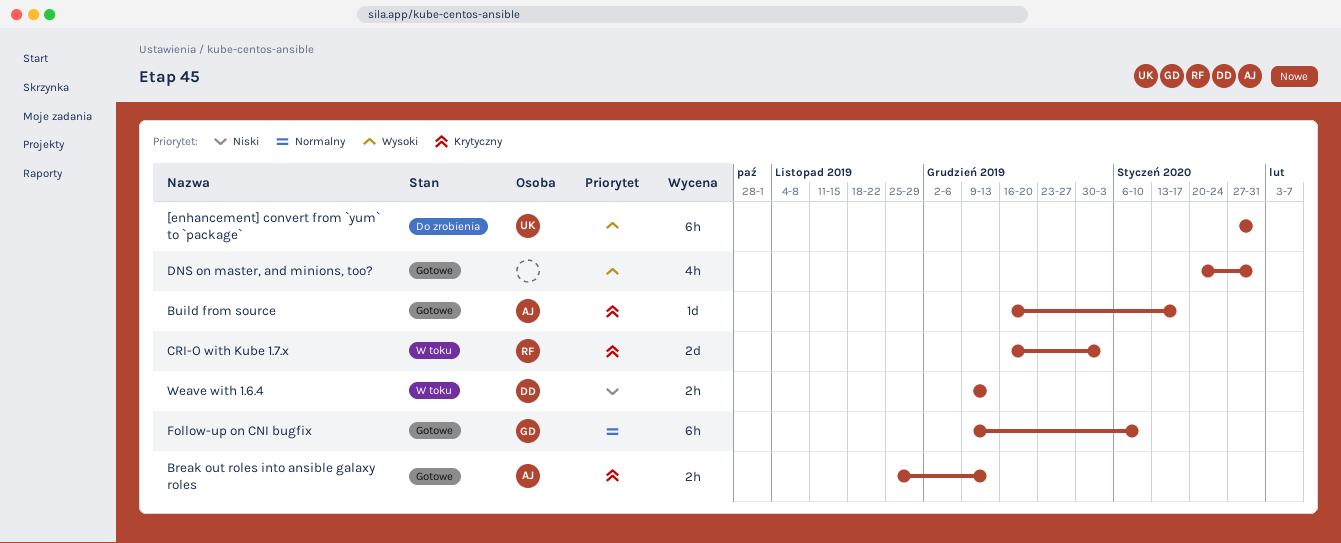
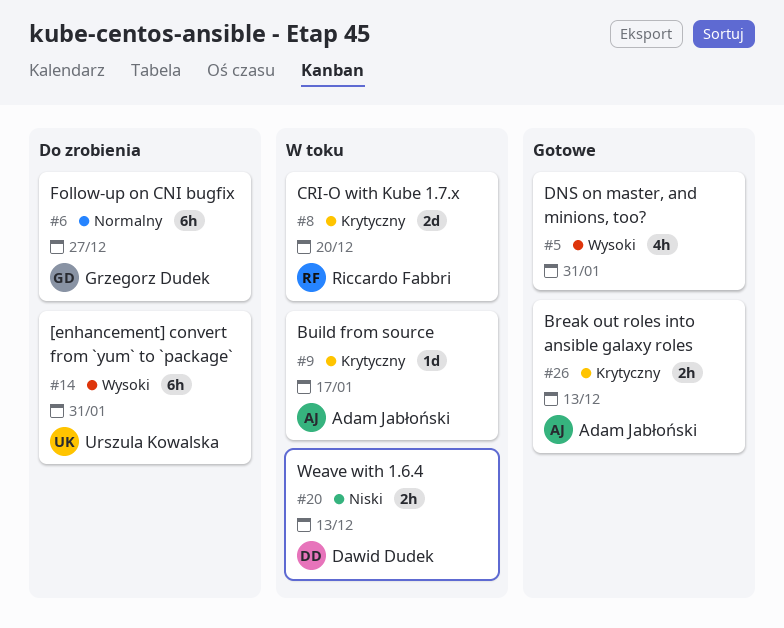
Build from source, status: Gotowe -> W toku
CRI-O with Kube 1.7.x, due: Jan 3 -> Dec 20
Follow-up on CNI bugfix, status: Gotowe -> Do zrobienia
Follow-up on CNI bugfix, due: Jan 10 -> Dec 27

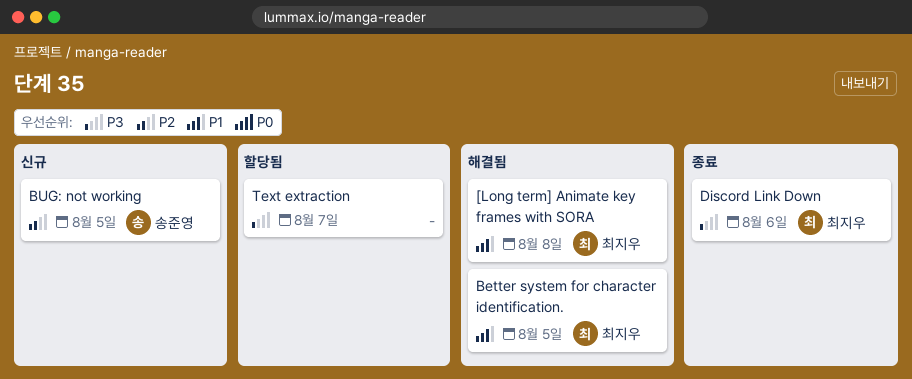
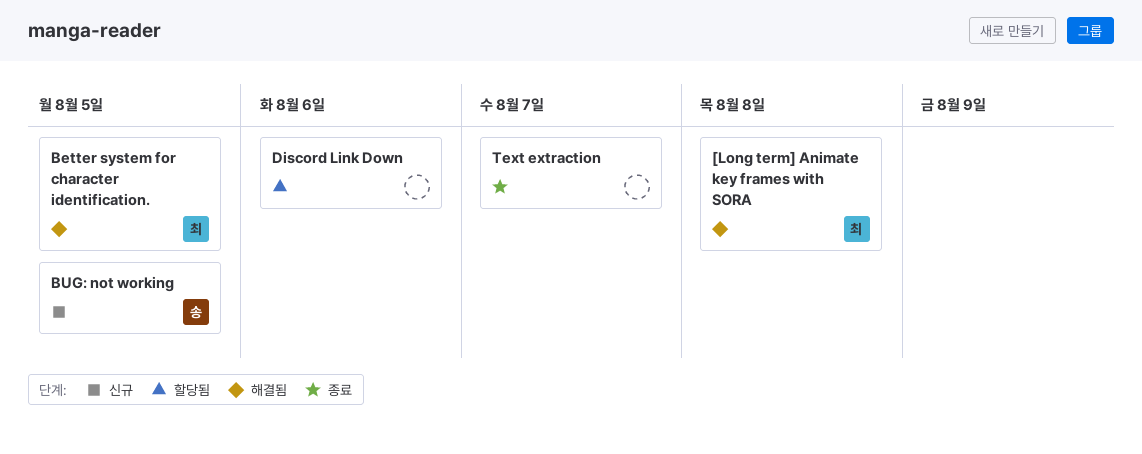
Discord Link Down, status: 종료 -> 할당됨
Discord Link Down, owner: 최지우 -> none
Text extraction, status: 할당됨 -> 종료

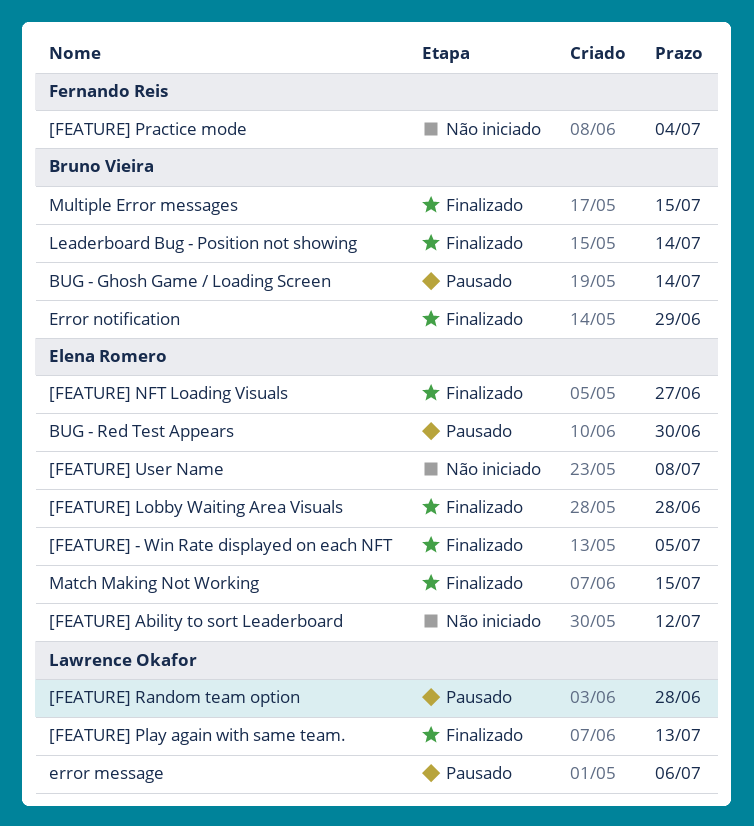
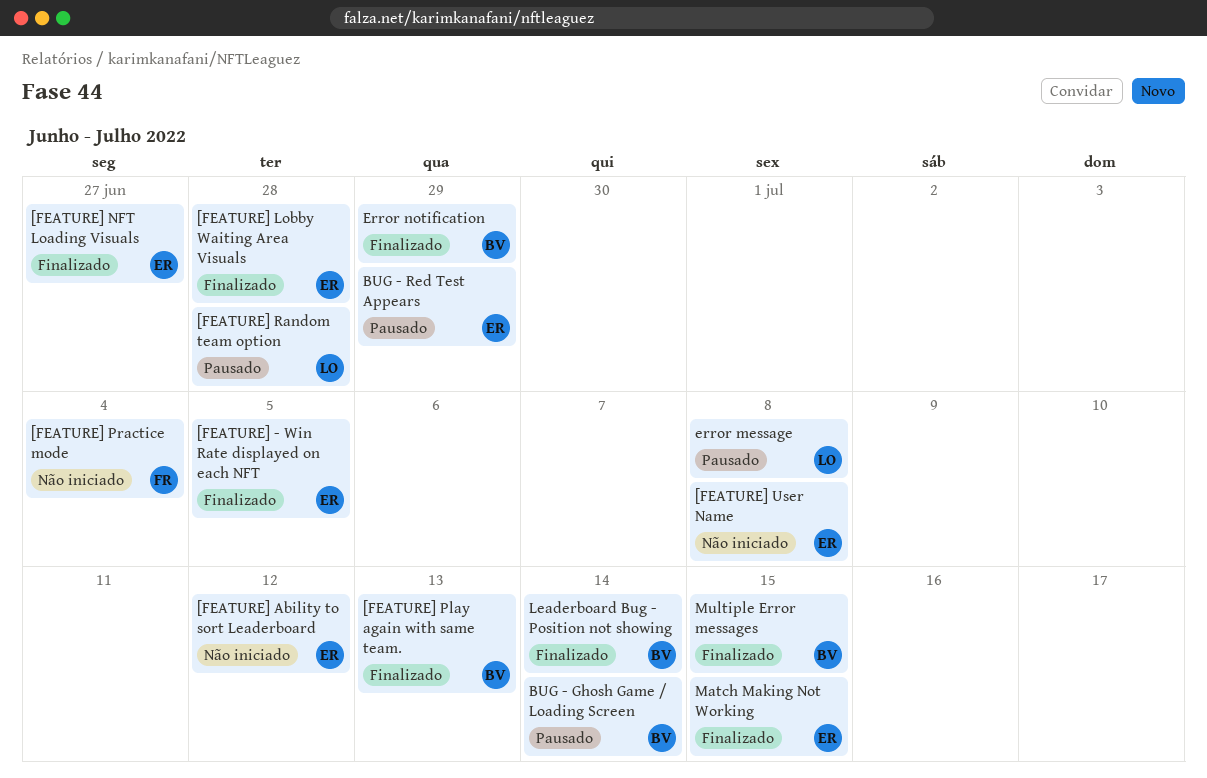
[FEATURE] Play again with same team., owner: Lawrence Okafor -> Bruno Vieira
BUG - Red Test Appears, due: Jun 30 -> Jun 29
error message, due: Jul 6 -> Jul 8

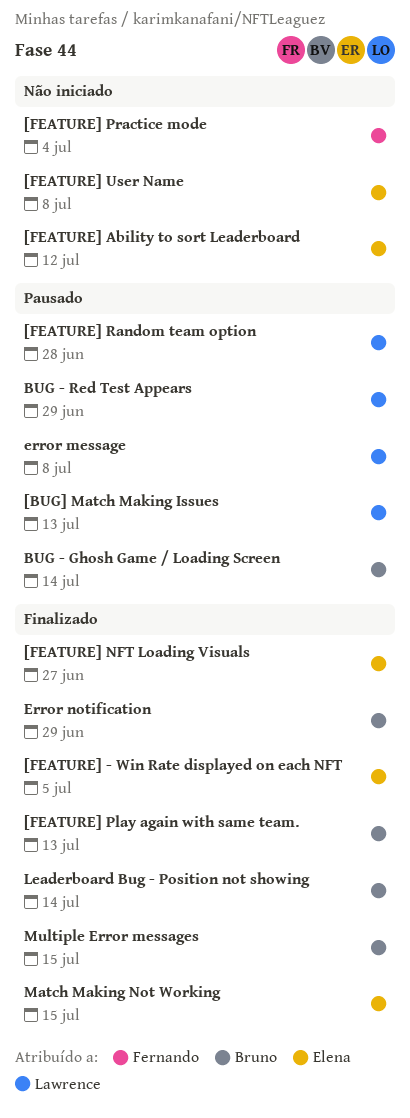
[BUG] Match Making Issues: none -> present
[FEATURE] Lobby Waiting Area Visuals: present -> none
BUG - Red Test Appears, owner: Elena -> Lawrence

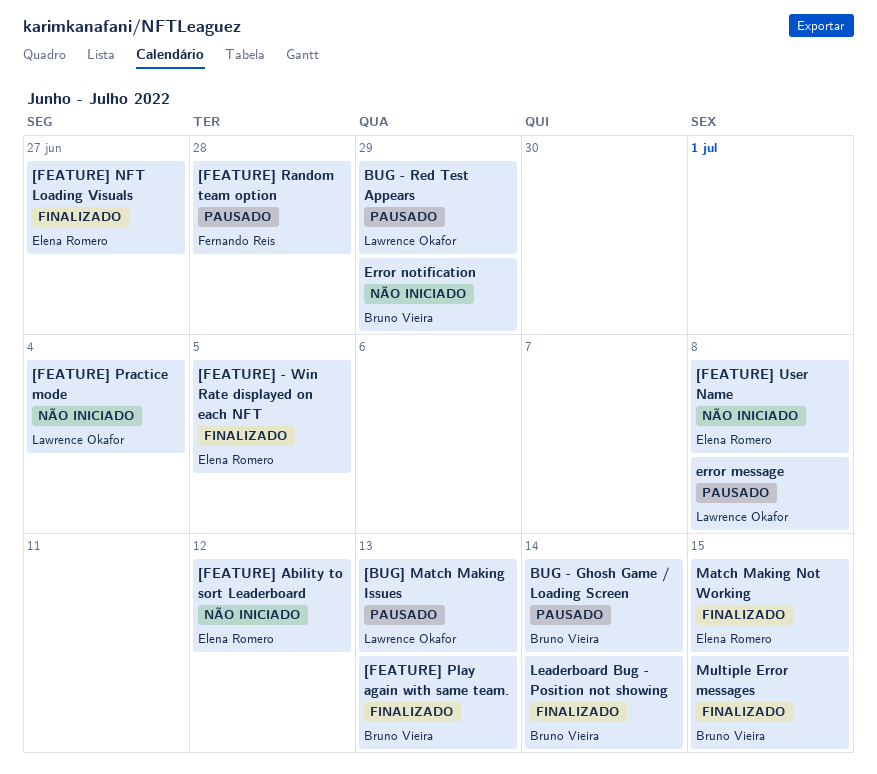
[FEATURE] Practice mode, owner: Fernando Reis -> Lawrence Okafor
[FEATURE] Random team option, owner: Lawrence Okafor -> Fernando Reis
Error notification, status: Finalizado -> Não iniciado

__________

◆ WHAT THE TASK ASKS:
Leave the pictures out. Transcribe exactly the lines from the one with "[BUG] Match Making Issues: none -> present" through the end of the records.

◆ SOLUTION:
[BUG] Match Making Issues: none -> present
[FEATURE] Lobby Waiting Area Visuals: present -> none
BUG - Red Test Appears, owner: Elena -> Lawrence

[FEATURE] Practice mode, owner: Fernando Reis -> Lawrence Okafor
[FEATURE] Random team option, owner: Lawrence Okafor -> Fernando Reis
Error notification, status: Finalizado -> Não iniciado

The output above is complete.